#### [What you will do]
Nothing but the lines from the one containing "пропонує альтернативний спосіб передачі" through the one containing "Planes de llamadas de 30 días", both included, should be given again, each exactly as written below.

(Page-level text extractions)

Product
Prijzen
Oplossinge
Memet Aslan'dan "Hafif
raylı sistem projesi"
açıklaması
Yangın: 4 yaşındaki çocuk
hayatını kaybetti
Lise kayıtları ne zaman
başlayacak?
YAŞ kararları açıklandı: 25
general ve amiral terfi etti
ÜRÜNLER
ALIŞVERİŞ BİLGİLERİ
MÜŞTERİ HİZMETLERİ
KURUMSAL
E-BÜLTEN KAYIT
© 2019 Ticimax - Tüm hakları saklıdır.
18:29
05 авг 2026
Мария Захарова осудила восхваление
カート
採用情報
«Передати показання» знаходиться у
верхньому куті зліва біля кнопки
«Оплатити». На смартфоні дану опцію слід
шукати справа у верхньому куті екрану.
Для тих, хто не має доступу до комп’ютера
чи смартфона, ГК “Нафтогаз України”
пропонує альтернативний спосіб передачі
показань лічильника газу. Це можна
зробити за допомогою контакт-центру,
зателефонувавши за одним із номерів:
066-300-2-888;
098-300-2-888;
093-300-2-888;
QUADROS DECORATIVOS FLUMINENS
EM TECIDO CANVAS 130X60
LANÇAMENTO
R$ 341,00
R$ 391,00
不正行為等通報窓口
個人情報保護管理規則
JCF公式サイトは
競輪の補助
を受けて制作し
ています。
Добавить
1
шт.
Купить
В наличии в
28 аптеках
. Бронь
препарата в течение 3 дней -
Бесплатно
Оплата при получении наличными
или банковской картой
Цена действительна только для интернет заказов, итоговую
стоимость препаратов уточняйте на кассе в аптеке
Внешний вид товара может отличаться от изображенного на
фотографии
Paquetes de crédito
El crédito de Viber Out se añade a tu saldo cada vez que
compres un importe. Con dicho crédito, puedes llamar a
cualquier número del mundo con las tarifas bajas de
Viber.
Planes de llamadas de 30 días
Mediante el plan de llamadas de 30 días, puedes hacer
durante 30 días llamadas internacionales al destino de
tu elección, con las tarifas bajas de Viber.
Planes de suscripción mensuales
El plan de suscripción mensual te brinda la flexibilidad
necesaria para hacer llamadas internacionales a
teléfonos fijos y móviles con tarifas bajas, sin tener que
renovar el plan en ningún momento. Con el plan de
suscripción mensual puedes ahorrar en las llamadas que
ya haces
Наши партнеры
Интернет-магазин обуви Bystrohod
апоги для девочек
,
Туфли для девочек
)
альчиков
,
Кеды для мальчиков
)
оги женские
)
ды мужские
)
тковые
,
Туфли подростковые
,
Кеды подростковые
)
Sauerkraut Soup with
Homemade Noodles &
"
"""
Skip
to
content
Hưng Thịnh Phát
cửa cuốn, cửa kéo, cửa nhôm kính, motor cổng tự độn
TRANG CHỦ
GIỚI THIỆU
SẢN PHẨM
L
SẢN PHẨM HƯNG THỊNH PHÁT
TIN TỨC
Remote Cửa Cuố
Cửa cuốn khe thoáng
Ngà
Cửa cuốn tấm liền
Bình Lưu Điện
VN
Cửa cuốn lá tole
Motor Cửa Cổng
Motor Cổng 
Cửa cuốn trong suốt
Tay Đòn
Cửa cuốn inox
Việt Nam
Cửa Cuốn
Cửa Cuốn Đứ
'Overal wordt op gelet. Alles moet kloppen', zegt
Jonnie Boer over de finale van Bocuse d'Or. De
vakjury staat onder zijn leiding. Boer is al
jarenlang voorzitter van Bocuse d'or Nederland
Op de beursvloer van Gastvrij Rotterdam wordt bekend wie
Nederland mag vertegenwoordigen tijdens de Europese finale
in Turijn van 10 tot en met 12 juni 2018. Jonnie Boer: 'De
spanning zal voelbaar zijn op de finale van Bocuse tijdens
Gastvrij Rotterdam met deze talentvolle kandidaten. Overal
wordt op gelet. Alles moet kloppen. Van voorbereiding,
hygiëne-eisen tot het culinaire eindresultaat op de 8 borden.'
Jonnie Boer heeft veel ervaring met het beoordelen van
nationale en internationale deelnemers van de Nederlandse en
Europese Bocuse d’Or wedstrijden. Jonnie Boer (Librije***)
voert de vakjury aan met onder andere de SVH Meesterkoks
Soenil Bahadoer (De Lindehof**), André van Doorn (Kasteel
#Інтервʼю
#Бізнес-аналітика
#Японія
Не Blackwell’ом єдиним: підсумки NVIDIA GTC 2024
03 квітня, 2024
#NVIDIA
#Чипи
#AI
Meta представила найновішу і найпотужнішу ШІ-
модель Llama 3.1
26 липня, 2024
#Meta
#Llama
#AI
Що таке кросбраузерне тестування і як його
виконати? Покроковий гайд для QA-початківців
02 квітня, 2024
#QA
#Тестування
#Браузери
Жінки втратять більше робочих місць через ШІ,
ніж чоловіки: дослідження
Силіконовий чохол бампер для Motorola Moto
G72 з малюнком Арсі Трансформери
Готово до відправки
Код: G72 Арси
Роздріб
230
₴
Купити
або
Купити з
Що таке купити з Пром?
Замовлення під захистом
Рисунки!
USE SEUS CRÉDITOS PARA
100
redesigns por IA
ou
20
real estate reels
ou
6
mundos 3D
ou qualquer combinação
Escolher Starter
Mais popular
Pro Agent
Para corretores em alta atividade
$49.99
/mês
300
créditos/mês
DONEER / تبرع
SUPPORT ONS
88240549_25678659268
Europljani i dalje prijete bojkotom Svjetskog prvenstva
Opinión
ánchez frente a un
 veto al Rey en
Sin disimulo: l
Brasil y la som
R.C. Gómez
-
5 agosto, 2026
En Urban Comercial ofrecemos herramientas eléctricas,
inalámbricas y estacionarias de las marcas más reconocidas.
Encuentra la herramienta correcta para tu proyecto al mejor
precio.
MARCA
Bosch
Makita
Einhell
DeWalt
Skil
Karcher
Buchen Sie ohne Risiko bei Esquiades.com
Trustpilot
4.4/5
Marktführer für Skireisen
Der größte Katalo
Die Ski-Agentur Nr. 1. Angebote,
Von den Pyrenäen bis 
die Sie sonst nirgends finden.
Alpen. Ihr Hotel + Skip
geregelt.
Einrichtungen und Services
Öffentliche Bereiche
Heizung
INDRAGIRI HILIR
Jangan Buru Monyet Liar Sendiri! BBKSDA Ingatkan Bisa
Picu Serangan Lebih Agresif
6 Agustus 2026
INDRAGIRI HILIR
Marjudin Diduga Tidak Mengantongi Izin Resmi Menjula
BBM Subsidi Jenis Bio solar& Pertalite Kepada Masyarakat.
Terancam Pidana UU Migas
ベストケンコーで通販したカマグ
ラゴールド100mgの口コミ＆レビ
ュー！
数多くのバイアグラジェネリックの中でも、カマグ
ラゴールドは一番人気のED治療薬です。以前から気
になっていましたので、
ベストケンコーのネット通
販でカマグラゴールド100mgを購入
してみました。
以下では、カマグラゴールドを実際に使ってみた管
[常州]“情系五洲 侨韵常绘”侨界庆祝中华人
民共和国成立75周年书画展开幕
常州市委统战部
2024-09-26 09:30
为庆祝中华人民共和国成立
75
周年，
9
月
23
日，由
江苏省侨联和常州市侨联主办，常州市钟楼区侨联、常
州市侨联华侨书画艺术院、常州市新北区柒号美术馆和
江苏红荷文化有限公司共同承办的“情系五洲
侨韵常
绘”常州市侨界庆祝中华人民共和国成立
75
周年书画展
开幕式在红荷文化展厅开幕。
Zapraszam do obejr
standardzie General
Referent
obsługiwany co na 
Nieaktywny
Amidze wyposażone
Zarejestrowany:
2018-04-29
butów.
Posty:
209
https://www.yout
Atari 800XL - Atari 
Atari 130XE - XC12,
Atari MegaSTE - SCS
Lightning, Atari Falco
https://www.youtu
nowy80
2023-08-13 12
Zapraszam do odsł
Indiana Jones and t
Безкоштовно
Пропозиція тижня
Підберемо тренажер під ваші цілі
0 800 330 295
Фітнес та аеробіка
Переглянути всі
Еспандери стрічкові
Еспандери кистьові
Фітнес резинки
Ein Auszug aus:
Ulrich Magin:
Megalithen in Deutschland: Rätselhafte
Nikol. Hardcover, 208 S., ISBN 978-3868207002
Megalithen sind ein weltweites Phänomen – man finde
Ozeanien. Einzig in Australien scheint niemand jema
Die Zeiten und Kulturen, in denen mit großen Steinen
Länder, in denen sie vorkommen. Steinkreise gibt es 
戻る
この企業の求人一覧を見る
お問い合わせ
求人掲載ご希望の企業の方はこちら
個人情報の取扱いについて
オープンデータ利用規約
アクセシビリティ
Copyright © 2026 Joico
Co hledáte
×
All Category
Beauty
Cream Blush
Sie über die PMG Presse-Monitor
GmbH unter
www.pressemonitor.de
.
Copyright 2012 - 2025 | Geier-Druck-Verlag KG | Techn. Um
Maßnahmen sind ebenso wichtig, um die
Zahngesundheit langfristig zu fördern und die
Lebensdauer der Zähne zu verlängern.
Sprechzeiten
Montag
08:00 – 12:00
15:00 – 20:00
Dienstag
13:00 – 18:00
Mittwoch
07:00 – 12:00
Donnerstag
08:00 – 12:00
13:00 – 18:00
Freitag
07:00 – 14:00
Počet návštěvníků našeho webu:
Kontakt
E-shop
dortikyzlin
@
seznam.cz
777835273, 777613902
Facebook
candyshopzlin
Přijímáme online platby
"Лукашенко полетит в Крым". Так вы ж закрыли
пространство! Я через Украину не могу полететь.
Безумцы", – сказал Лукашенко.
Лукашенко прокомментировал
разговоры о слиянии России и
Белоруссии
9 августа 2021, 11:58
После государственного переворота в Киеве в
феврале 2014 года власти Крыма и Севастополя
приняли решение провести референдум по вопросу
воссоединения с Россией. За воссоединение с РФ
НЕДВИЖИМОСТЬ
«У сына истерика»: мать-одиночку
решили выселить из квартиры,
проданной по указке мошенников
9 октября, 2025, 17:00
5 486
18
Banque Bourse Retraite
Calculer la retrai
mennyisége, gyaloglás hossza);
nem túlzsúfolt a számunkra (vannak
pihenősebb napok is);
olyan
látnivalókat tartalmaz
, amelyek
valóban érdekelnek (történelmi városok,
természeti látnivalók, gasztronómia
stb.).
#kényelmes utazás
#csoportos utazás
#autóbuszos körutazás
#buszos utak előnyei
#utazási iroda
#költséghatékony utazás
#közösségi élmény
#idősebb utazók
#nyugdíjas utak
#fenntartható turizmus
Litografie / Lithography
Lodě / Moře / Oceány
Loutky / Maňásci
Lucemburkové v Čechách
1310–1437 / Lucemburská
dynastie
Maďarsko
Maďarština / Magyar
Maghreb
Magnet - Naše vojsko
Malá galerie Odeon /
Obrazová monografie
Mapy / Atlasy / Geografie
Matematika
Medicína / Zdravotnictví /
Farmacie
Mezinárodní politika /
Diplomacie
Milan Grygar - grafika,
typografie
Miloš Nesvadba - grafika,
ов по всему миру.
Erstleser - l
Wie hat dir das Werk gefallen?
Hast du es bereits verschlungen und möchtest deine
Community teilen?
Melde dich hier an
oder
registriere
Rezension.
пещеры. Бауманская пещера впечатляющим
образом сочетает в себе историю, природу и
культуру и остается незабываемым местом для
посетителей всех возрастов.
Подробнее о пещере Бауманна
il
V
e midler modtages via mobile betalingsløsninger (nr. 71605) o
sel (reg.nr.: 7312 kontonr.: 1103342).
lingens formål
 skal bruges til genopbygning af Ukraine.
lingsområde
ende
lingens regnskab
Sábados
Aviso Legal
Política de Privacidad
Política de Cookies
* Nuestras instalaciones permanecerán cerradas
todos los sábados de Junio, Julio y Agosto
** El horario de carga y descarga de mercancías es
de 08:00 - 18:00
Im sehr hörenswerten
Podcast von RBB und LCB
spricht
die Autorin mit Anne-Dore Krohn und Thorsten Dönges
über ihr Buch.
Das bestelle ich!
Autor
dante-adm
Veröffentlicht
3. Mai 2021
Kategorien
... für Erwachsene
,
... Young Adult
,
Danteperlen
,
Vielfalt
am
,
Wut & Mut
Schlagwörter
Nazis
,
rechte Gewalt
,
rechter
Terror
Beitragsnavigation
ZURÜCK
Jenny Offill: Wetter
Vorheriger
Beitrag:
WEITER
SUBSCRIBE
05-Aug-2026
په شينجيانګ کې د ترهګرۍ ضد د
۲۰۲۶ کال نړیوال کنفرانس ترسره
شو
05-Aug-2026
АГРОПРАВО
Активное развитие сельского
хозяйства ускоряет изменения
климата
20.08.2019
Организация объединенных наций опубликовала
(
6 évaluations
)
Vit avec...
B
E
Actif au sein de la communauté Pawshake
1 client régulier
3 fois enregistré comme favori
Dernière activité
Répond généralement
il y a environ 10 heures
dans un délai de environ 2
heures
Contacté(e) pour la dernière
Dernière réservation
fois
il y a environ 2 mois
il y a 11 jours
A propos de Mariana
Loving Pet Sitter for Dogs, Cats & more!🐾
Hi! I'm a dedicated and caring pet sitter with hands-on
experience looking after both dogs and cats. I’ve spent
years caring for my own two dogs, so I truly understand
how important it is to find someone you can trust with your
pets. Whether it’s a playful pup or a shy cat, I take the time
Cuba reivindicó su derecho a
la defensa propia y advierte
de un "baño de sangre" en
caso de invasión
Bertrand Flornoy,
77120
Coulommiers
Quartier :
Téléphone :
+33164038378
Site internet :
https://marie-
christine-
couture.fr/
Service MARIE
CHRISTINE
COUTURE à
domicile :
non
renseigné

#### [Result of the exercise]
пропонує альтернативний спосіб передачі
показань лічильника газу. Це можна
зробити за допомогою контакт-центру,
зателефонувавши за одним із номерів:
066-300-2-888;
098-300-2-888;
093-300-2-888;
QUADROS DECORATIVOS FLUMINENS
EM TECIDO CANVAS 130X60
LANÇAMENTO
R$ 341,00
R$ 391,00
不正行為等通報窓口
個人情報保護管理規則
JCF公式サイトは
競輪の補助
を受けて制作し
ています。
Добавить
1
шт.
Купить
В наличии в
28 аптеках
. Бронь
препарата в течение 3 дней -
Бесплатно
Оплата при получении наличными
или банковской картой
Цена действительна только для интернет заказов, итоговую
стоимость препаратов уточняйте на кассе в аптеке
Внешний вид товара может отличаться от изображенного на
фотографии
Paquetes de crédito
El crédito de Viber Out se añade a tu saldo cada vez que
compres un importe. Con dicho crédito, puedes llamar a
cualquier número del mundo con las tarifas bajas de
Viber.
Planes de llamadas de 30 días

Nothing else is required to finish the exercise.